Ce changement aux claviers marque une légère transformation de la sonorité du groupe. Même si Spierenburg, pas davantage que son prédécesseur, n’est crédité au chapitre de la composition, il est évident que le nouveau venu s’est amené avec sa propre palette, les claviers se faisant plus luxuriants et rappelant davantage une chorale qu’un orchestre. Celui qui s’attarde à cet aspect spécifique de la musique de Within Temptation constatera une sonorité plus ambiante, mais comme celle-ci est parfaitement contrebalancée par des guitares plus lourdes et une production remarquable, The Silent Force réussit à sonner plus « gros » que son devancier. Grâce à cet album, Within Temptation réussira encore à augmenter son audience et se hissera au top 5 dans le palmarès de quatre pays: #1 aux Pays-Bas, #3 en Finlande, #4 en Belgique et #5 en Allemagne.
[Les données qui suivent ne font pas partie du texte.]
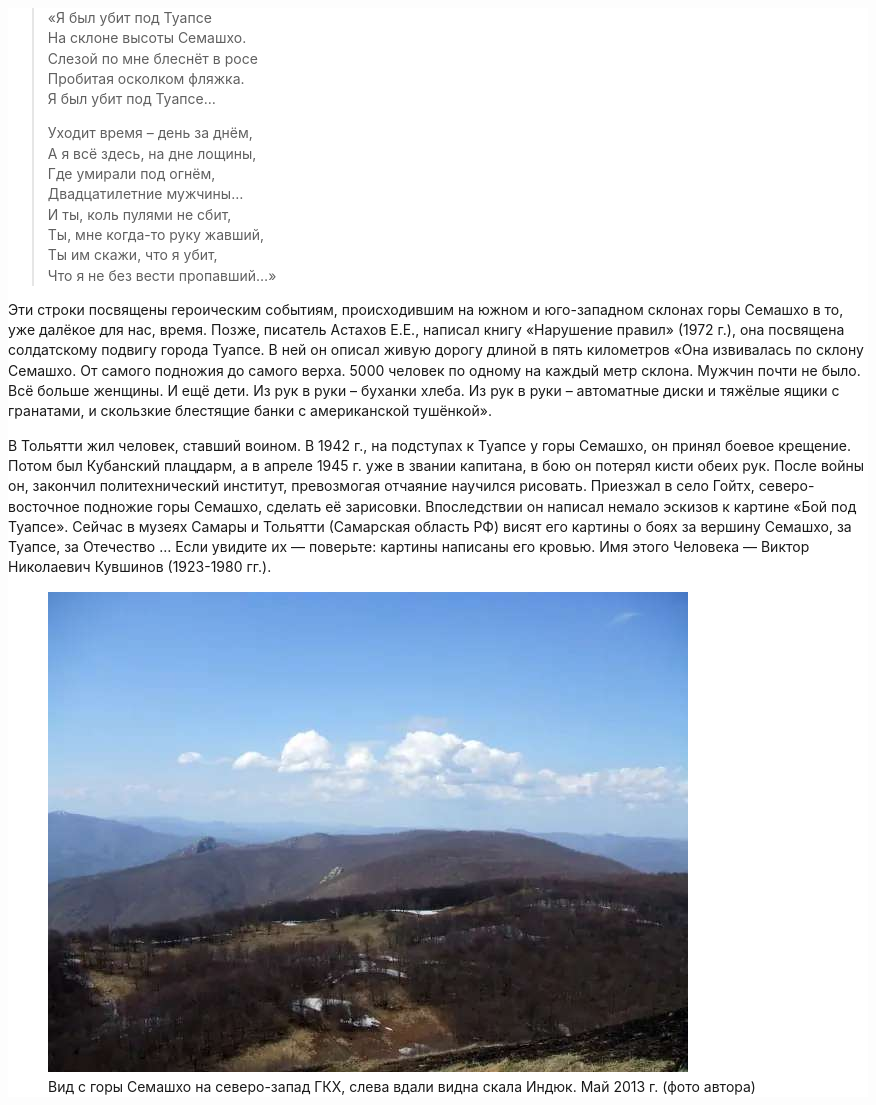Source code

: >«Я был убит под Туапсе  
>На склоне высоты Семашхо.  
>Слезой по мне блеснёт в росе  
>Пробитая осколком фляжка.  
>Я был убит под Туапсе…
>
>Уходит время – день за днём,  
>А я всё здесь, на дне лощины,  
>Где умирали под огнём,  
>Двадцатилетние мужчины…  
>И ты, коль пулями не сбит,  
>Ты, мне когда-то руку жавший,  
>Ты им скажи, что я убит,  
>Что я не без вести пропавший…»

Эти строки посвящены героическим событиям, происходившим на южном и юго-западном склонах горы Семашхо в то, уже далёкое для нас, время. Позже, писатель Астахов Е.Е., написал книгу «Нарушение правил» (1972 г.), она посвящена солдатскому подвигу города Туапсе. В ней он описал живую дорогу длиной в пять километров «Она извивалась по склону Семашхо. От самого подножия до самого верха. 5000 человек по одному на каждый метр склона. Мужчин почти не было. Всё больше женщины. И ещё дети. Из рук в руки – буханки хлеба. Из рук в руки – автоматные диски и тяжёлые ящики с гранатами, и скользкие блестящие банки с американской тушёнкой».

В Тольятти жил человек, ставший воином. В 1942 г., на подступах к Туапсе у горы Семашхо, он принял боевое крещение. Потом был Кубанский плацдарм, а в апреле 1945 г. уже в звании капитана, в бою он потерял кисти обеих рук. После войны он, закончил политехнический институт, превозмогая отчаяние научился рисовать. Приезжал в село Гойтх, северо-восточное подножие горы Семашхо, сделать её зарисовки. Впоследствии он написал немало эскизов к картине «Бой под Туапсе». Сейчас в музеях Самары и Тольятти (Самарская область РФ) висят его картины о боях за вершину Семашхо, за Туапсе, за Отечество … Если увидите их — поверьте: картины написаны его кровью. Имя этого Человека — Виктор Николаевич Кувшинов (1923-1980 гг.).

<figure>
	<a href="/img/toponymy/semashkho/View-Mount-Semashkho-northwest-b.jpg" title="Вид с горы Семашхо на северо-запад ГКХ"><div itemscope itemtype="https://schema.org/ImageObject"><img itemprop="contentUrl" src="/img/toponymy/semashkho/View-Mount-Semashkho-northwest.jpg" alt="Вид с горы Семашхо на северо-запад" width="640" height="480"/></a><meta itemprop="name" content="Вид с горы Семашхо на северо-запад ГКХ, слева вдали видна скала Индюк. Май 2013 г. (фото автора)" /><meta itemprop="creditText" content="Заметки географа - Ковешников В.Н." /></div>
<figcaption>Вид с горы Семашхо на северо-запад ГКХ, слева вдали видна скала Индюк. Май 2013 г. (фото автора)</figcaption>
</figure>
La nouveauté la plus notable amenée par The Silent Force, c’est la simplification du propos. En effet, Within Temptation abandonne le format long qui lui a bien réussi depuis ses débuts (Restless, Candles et presque tous les titres de Mother Earth dépassaient les cinq minutes) et rend ses chansons plus potentiellement attrayantes pour la radio en raison de leur plus courte durée et de l’omniprésence de la voix de Sharon den Adel, les passages instrumentaux étant plus limités. Il ne serait donc pas erroné de prétendre que Within Temptation a, à partir du succès surprise de Ice Queen, tenté de reproduire cette formule afin de rejoindre un public plus large.
Malgré cette tentative, il serait toutefois erroné de qualifier The Silent Force de « commercial« , les compositions se faisant complexes dans leur ensemble (particulièrement See Who I Am et Forsaken, deux pièces très puissantes qui n’auraient pas déprécié la valeur de Mother Earth) et n’étant pas délibérément orientées vers la radio, malgré quelques incursions sur ce terrain avec Angels (top 10 aux Pays-Bas et en Finlande) et surtout avec l’incontournable Stand My Ground (un autre classique des Néerlandais, #1 en Espagne et #4 aux Pays-Bas). Reconnaissant le potentiel de cette dernière, Sony BMG l’inclura sur le pressage américain de The Heart of Everything afin d’inciter le public nord-américain à découvrir les trois premiers albums du groupe; Mother Earth et The Silent Force seront d’ailleurs lancés en édition américaine en 2008. Si le début du succès commercial de Within Temptation date de la publication de Ice Queen, c’est véritablement sur The Silent Force que l’on peut trouver les origines du virage des Néerlandais, ceux qui savent lire entre les lignes (ou entre les notes) pourront le constater.
En date de 2004, ayant publié trois albums, Within Temptation est parvenu à combiner habilement musique complexe et musique accrocheuse, lui ouvrant la porte à une popularité de plus en plus notable en Europe de l’Ouest. On peut donc affirmer sans se tromper que la formation s’est alors retrouvée face à un dilemme: revenir aux sources symphoniques et gothiques pour consolider le public en place ou tenter de rejoindre de nouveaux auditeurs (notamment sur l’énorme marché nord-américain) en faisant évoluer sa musique dans une autre direction. Au moment où se termine la première moitié de ce dossier, nous avons donc devant nous des musiciens qui sont conscients de leurs capacités à rejoindre un large public grâce à sa facilité de produire une musique riche et variée. Le mystère plane, quelle direction prendra Within Temptation?
*Les données énumérées dans ce dossier concernant les performances au palmarès sont tirées de Wikipédia.